→ **Task details**
Would you repeat exactly the part of the listing below that runs from the line containing "Daph | | 26" down to the line containing "Grove | 47 |", inclusive, and nothing else?

→ **Provided entries**
*** Begin section ***

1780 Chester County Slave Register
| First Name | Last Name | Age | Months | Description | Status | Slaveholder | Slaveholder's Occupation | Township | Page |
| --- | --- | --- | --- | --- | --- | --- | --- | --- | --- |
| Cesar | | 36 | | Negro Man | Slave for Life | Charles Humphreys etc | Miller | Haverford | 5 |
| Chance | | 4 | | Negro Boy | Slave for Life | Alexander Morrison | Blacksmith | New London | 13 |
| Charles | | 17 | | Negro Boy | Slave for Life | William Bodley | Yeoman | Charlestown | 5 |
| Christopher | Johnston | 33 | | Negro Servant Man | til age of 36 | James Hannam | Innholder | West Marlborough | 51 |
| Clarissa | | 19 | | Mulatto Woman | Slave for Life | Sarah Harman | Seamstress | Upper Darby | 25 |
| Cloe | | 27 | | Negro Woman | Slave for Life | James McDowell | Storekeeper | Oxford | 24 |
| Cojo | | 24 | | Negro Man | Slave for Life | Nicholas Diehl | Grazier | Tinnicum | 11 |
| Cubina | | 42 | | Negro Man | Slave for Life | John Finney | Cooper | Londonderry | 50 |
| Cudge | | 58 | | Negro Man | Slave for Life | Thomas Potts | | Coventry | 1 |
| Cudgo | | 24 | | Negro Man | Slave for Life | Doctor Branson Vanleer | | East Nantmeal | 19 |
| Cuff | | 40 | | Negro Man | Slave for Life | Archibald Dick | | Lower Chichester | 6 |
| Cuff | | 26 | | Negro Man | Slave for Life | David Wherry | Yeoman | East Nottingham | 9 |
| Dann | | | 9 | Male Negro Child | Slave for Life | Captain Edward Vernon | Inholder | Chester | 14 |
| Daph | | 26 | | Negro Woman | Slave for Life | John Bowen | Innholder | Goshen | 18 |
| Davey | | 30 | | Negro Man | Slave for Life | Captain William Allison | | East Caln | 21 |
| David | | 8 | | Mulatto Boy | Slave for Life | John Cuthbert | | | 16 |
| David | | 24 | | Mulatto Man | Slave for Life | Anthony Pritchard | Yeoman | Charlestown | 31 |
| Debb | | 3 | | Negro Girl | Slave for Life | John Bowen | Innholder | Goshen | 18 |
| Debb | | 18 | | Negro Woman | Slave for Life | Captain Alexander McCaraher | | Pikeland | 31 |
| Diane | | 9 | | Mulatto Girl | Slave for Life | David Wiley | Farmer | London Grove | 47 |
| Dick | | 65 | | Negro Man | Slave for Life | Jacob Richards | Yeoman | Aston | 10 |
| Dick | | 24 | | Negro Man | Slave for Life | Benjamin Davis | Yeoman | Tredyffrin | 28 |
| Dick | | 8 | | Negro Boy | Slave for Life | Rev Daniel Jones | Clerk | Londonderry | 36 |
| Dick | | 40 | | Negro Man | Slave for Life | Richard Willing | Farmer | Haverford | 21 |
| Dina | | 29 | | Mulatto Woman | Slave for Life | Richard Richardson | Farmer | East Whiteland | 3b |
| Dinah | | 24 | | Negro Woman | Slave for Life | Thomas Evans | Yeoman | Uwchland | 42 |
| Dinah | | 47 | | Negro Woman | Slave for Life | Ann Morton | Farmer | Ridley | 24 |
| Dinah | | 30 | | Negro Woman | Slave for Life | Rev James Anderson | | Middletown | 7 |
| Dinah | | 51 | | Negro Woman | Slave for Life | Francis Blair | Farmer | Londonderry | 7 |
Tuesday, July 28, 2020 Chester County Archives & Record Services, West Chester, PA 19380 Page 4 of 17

*** End section ***

→ **Task output**
| Daph | | 26 | | Negro Woman | Slave for Life | John Bowen | Innholder | Goshen | 18 |
| Davey | | 30 | | Negro Man | Slave for Life | Captain William Allison | | East Caln | 21 |
| David | | 8 | | Mulatto Boy | Slave for Life | John Cuthbert | | | 16 |
| David | | 24 | | Mulatto Man | Slave for Life | Anthony Pritchard | Yeoman | Charlestown | 31 |
| Debb | | 3 | | Negro Girl | Slave for Life | John Bowen | Innholder | Goshen | 18 |
| Debb | | 18 | | Negro Woman | Slave for Life | Captain Alexander McCaraher | | Pikeland | 31 |
| Diane | | 9 | | Mulatto Girl | Slave for Life | David Wiley | Farmer | London Grove | 47 |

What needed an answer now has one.